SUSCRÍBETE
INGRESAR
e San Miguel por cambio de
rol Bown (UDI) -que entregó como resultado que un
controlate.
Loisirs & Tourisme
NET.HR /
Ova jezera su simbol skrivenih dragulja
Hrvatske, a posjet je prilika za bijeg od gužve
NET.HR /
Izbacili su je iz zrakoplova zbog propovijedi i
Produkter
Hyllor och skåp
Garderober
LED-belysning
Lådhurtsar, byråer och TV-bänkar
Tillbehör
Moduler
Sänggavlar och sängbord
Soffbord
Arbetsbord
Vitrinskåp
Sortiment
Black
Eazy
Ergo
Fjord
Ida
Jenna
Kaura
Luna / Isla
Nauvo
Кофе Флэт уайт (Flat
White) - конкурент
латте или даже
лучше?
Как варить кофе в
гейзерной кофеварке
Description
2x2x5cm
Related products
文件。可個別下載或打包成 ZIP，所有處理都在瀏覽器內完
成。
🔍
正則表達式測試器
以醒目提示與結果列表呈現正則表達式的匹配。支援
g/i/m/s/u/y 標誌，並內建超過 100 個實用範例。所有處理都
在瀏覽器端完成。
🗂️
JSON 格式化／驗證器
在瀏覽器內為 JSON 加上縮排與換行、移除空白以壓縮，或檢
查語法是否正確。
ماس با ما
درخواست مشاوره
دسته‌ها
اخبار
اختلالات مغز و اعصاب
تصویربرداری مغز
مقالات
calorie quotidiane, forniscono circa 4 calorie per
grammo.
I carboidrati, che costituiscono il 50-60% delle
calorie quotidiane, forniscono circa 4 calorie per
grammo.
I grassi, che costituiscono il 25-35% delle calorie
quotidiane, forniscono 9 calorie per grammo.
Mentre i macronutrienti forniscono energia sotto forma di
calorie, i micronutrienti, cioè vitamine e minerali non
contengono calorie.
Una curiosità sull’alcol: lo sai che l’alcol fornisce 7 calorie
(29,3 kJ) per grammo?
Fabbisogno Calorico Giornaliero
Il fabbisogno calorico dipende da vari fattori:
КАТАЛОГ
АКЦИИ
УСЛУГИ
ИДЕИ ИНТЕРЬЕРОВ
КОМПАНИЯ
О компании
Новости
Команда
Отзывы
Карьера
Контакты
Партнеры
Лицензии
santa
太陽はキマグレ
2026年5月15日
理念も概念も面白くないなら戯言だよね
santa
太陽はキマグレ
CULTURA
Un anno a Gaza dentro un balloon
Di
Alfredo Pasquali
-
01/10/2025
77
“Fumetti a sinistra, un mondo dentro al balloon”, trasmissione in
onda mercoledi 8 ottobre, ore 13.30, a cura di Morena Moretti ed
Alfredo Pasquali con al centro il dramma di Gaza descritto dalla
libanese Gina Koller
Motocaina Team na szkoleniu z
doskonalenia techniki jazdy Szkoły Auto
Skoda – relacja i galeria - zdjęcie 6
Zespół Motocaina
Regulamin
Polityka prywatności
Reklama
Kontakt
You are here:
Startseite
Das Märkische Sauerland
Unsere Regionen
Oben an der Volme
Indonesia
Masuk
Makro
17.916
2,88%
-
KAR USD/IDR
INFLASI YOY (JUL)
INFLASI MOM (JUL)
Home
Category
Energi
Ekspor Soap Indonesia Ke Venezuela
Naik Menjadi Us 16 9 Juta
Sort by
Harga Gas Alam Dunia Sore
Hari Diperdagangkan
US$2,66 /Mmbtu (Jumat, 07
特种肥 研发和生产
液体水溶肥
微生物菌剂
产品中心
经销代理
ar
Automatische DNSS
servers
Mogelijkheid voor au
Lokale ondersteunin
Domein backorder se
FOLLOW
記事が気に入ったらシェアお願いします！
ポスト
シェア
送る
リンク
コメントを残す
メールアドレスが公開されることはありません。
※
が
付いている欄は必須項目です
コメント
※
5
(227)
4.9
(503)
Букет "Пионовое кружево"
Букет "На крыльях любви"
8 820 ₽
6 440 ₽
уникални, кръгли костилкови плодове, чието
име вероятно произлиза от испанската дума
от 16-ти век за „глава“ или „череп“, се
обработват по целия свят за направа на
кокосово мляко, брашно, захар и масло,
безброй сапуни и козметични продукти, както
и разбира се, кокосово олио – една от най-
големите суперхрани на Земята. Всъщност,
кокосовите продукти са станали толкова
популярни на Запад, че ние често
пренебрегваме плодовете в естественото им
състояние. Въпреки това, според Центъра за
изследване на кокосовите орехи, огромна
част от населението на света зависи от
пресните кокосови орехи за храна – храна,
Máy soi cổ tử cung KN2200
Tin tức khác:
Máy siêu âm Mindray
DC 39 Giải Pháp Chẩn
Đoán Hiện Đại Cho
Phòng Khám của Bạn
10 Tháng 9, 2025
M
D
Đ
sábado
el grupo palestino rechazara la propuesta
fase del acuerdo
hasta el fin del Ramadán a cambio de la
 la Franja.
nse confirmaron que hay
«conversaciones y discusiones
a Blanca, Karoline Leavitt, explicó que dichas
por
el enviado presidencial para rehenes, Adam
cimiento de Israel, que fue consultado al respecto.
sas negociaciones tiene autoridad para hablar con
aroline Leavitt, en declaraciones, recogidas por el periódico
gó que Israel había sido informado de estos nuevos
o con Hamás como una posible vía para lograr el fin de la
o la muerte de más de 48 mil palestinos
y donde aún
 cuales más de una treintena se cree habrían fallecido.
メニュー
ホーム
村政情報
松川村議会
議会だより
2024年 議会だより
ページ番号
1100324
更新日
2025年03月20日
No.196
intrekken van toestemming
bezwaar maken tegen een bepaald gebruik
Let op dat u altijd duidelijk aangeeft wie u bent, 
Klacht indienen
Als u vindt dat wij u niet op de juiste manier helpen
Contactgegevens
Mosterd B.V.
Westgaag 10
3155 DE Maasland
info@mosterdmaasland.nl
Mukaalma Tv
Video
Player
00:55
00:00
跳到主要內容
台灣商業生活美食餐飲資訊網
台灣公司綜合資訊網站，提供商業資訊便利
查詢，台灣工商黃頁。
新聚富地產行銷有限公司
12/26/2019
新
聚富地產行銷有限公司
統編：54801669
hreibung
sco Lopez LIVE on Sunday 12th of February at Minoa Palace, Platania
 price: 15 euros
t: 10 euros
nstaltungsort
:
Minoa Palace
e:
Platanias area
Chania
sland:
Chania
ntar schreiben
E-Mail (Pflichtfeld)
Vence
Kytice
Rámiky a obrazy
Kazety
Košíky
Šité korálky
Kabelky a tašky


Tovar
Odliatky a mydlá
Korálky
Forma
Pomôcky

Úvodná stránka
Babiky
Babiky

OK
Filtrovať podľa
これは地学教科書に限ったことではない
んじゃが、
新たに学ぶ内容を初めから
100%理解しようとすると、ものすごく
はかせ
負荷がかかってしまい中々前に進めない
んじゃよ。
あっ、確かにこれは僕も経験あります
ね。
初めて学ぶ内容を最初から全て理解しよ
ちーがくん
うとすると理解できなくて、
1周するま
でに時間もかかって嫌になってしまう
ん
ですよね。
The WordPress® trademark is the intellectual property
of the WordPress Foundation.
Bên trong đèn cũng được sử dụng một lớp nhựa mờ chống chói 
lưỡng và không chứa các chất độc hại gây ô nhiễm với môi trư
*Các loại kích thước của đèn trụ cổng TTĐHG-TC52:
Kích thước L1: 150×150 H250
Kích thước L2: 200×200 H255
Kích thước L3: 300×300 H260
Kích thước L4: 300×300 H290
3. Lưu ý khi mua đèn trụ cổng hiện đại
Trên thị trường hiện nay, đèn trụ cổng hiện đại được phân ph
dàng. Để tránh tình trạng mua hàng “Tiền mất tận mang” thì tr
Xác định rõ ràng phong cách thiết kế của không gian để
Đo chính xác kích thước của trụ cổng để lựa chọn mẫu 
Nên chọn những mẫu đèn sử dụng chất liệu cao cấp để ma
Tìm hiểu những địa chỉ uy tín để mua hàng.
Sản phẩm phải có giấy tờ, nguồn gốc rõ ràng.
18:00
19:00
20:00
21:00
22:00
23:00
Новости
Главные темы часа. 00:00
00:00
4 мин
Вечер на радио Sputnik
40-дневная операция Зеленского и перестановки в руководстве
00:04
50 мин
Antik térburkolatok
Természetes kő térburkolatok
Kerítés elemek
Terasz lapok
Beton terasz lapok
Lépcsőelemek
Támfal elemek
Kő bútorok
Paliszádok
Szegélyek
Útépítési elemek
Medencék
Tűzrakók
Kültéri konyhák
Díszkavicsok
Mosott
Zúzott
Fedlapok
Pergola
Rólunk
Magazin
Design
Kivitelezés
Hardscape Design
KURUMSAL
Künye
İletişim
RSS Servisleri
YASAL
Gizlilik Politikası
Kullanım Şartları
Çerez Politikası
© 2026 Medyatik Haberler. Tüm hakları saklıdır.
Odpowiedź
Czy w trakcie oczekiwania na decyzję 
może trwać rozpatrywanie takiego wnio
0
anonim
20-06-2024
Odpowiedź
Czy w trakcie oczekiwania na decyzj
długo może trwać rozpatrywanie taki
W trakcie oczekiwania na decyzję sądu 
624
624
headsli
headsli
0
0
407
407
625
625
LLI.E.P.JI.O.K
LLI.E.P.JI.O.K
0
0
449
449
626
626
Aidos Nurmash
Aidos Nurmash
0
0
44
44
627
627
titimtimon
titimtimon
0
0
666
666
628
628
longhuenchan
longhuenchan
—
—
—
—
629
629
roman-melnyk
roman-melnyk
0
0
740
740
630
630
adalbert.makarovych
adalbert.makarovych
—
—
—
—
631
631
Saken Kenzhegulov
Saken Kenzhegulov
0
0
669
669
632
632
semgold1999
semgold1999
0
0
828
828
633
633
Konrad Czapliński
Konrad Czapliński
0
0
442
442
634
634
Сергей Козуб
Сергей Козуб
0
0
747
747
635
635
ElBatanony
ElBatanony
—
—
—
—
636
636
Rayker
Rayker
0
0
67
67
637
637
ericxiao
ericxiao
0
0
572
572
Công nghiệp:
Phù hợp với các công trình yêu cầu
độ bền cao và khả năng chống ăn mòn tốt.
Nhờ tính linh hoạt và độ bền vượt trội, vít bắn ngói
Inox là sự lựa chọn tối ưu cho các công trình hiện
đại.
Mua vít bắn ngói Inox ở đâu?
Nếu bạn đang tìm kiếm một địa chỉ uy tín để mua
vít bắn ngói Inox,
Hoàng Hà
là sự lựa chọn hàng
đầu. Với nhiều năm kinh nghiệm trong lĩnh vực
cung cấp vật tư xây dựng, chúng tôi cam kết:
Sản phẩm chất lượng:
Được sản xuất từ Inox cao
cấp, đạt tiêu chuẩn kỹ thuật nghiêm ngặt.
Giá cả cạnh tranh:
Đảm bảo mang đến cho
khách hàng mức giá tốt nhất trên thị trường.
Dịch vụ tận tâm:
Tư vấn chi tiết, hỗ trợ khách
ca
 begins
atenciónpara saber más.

■ ■ ■

**WHAT IS BEING ASKED:** Show each line of the listing above that contains the string "thước", matching uppercase and lowercase letters exactly.

**RESPONSE TO THIS TASK:**
*Các loại kích thước của đèn trụ cổng TTĐHG-TC52:
Kích thước L1: 150×150 H250
Kích thước L2: 200×200 H255
Kích thước L3: 300×300 H260
Kích thước L4: 300×300 H290
Đo chính xác kích thước của trụ cổng để lựa chọn mẫu 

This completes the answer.